The past several centuries have seen a broad decline in this use of the Psalter by the Protestant church. The bedrock texts upon which the tradition of congregational singing was built have been largely forsaken in favor of the poems of un-inspired writers. Not that there isn’t plenty of room alongside the Psalms for sung meditations and prayers of our own. The hymn tradition sparked by 18th century poets like Isaac Watts and Charles Wesley has been of tremendous value to the church, and we should hope that God will one day again bless us with men of such depth and talent to guide our devotions.
But great devotional writers, like great men of any kind, are not born in a vacuum. Watts and Wesley and others of their tribe were formed intellectually and devotionally on the anvil of the Book of Psalms. Psalm singing was the tradition of their youth, and like the Apostles Peter and John who were recognized in their teaching as “having been with Jesus” (Acts 4:13), Watt’s and Wesley’s contributions to prayer and praise reveal hearts and minds forged in the fire of the Psalms.
That over the centuries we have taken their poetic contributions and run with them to the exclusion of the Psalter is our own fault. What we have given up in the process is worship and devotion tethered to the never-changing Word of God. Ever since we cut ourselves loose from the Psalter we’ve been adrift on the sea of slowly changing cultural prejudices and tastes, to the point that now most Christians find little commonality with the thoughts, yearnings, and experiences of King David, the man after God’s own heart. At certain points, we’re even ready, as C. S. Lewis did in his Reflections on the Psalms, to accuse David of evil.
But who is out of conformity with the mind of God—David or us? The Psalter, with its frequent challenges to our notions of God and godliness, constantly confronts us with this important diagnostic question. Or it will if we’ll humble ourselves to look into its mirror.

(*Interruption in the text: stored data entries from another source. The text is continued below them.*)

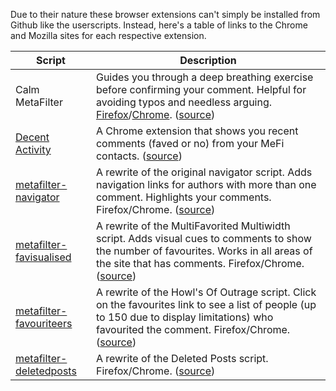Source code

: Due to their nature these browser extensions can't simply be installed from Github like the userscripts. Instead, here's a table of links to the Chrome and Mozilla sites for each respective extension.

| Script | Description |
| --- | --- |
| Calm MetaFilter | Guides you through a deep breathing exercise before confirming your comment. Helpful for avoiding typos and needless arguing. [Firefox](https://addons.mozilla.org/en-US/firefox/addon/calm-metafilter/)/[Chrome](https://chrome.google.com/webstore/detail/calm-metafilter/geakbgajoebbgeebhochaodlbajogmnn). ([source](http://github.com/emanuelfeld/calm-metafilter)) |
| [Decent Activity](https://chrome.google.com/webstore/detail/decent-activity/phjbedoddmlcjddhgippapnfpbmmpimg) | A Chrome extension that shows you recent comments (faved or no) from your MeFi contacts. ([source](http://github.com/jimkang/decent-activity)) |
| [metafilter-navigator](https://addons.mozilla.org/en-US/firefox/addon/metafilter-navigator/) | A rewrite of the original navigator script. Adds navigation links for authors with more than one comment. Highlights your comments. Firefox/Chrome. ([source](https://github.com/andywillis/metafilter-navigator)) |
| [metafilter-favisualised](https://addons.mozilla.org/en-US/firefox/addon/metafilter-favisualised/) | A rewrite of the MultiFavorited Multiwidth script. Adds visual cues to comments to show the number of favourites. Works in all areas of the site that has comments. Firefox/Chrome. ([source](https://github.com/andywillis/metafilter-favisualised)) |
| [metafilter-favouriteers](https://addons.mozilla.org/en-US/firefox/addon/metafilter-favouriteers/) | A rewrite of the Howl's Of Outrage script. Click on the favourites link to see a list of people (up to 150 due to display limitations) who favourited the comment. Firefox/Chrome. ([source](https://github.com/andywillis/metafilter-favouriteers)) |
| [metafilter-deletedposts](https://addons.mozilla.org/en-US/firefox/addon/metafilter-deletedposts/) | A rewrite of the Deleted Posts script. Firefox/Chrome. ([source](https://github.com/andywillis/metafilter-deletedposts)) |
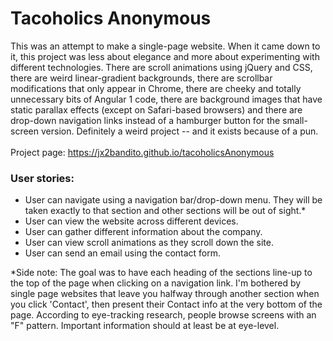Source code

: # Tacoholics Anonymous
 
 This was an attempt to make a single-page website. When it came down to it, this project was less about elegance and more about experimenting with different technologies. There are scroll 
 animations using jQuery and CSS, there are weird linear-gradient backgrounds, there are scrollbar modifications that only appear in Chrome, there are cheeky and totally unnecessary bits of Angular 1 code, there are background images that have static parallax effects (except on Safari-based browsers) and there are drop-down navigation links 
 instead of a hamburger button for the small-screen version. Definitely a weird project -- and it exists because of a pun. 
 <br/><br/>
 Project page: https://jx2bandito.github.io/tacoholicsAnonymous
  
### User stories: <br />
* User can navigate using a navigation bar/drop-down menu. They will be taken exactly to that section and other sections will be out of sight.*
* User can view the website across different devices.
* User can gather different information about the company.
* User can view scroll animations as they scroll down the site.
* User can send an email using the contact form.



*Side note: The goal was to have each heading of the sections line-up to the top of the page when clicking on a navigation link. I'm bothered by 
single page websites that leave you halfway through another section when you click 'Contact', then present their Contact info at the very bottom of the page. 
According to eye-tracking research, people browse screens with an "F" pattern. Important information should at least be at eye-level.

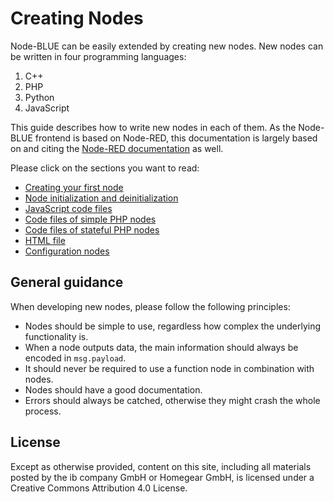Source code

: # Creating Nodes

Node-BLUE can be easily extended by creating new nodes. New nodes can be written in four programming languages:

1. C++
2. PHP
3. Python
4. JavaScript

This guide describes how to write new nodes in each of them. As the Node-BLUE frontend is based on Node-RED, this documentation is largely based on and citing the [Node-RED documentation](https://nodered.org/docs/creating-nodes/) as well.

Please click on the sections you want to read:

* [Creating your first node](first_node.md)
* [Node initialization and deinitialization](node_initialization_and_deinitialization.md)
* [JavaScript code files](javascript_code_files.md)
* [Code files of simple PHP nodes](php_simple_code_files.md)
* [Code files of stateful PHP nodes](php_stateful_code_files)
* [HTML file](html_file)
* [Configuration nodes](configuration_nodes)

## General guidance

When developing new nodes, please follow the following principles:

* Nodes should be simple to use, regardless how complex the underlying functionality is.
* When a node outputs data, the main information should always be encoded in `msg.payload`.
* It should never be required to use a function node in combination with nodes.
* Nodes should have a good documentation.
* Errors should always be catched, otherwise they might crash the whole process.

## License

Except as otherwise provided, content on this site, including all materials posted by the ib company GmbH or Homegear GmbH, is licensed under a Creative Commons Attribution 4.0 License.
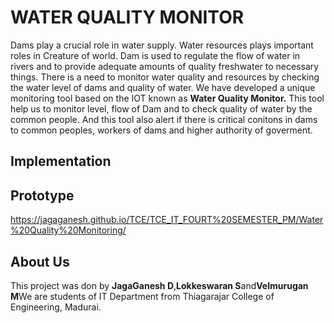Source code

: # WATER QUALITY MONITOR
Dams play a crucial role in water supply. Water resources plays important roles in Creature of world. Dam is used to regulate the flow of water in rivers and to provide adequate amounts of quality freshwater to necessary things. There is a need to monitor water quality and resources by checking the water level of dams and quality of water. We have developed a unique monitoring tool based on the IOT known as <b>Water Quality Monitor.</b> This tool help us to monitor level, flow of Dam and to check quality of water by the common people. And this tool also alert if there is critical conitons in dams to common peoples, workers of dams and higher authority of goverment.
## Implementation
## Prototype
https://jagaganesh.github.io/TCE/TCE_IT_FOURT%20SEMESTER_PM/Water%20Quality%20Monitoring/
## About Us
This project was don by <b>JagaGanesh D</b>,<b>Lokkeswaran S</b>and<b>Velmurugan M</b>We are students of IT Department from Thiagarajar College of Engineering, Madurai.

We’re a weak church made up of weak men, women and children. In every age the church has been this way. The difference, though, between us and the 16th Genevans, between us and the Huguenot, between us and the Scottish Covenanters or the English Puritans—between us and the Reformers—is this: we don’t plug ourselves in to the outlet of the Psalms.
As Dietrich Bonhoeffer wrote, “Whenever the Psalter is abandoned, an incomparable treasure vanishes from the Christian church. With its recovery will come unsuspected power.”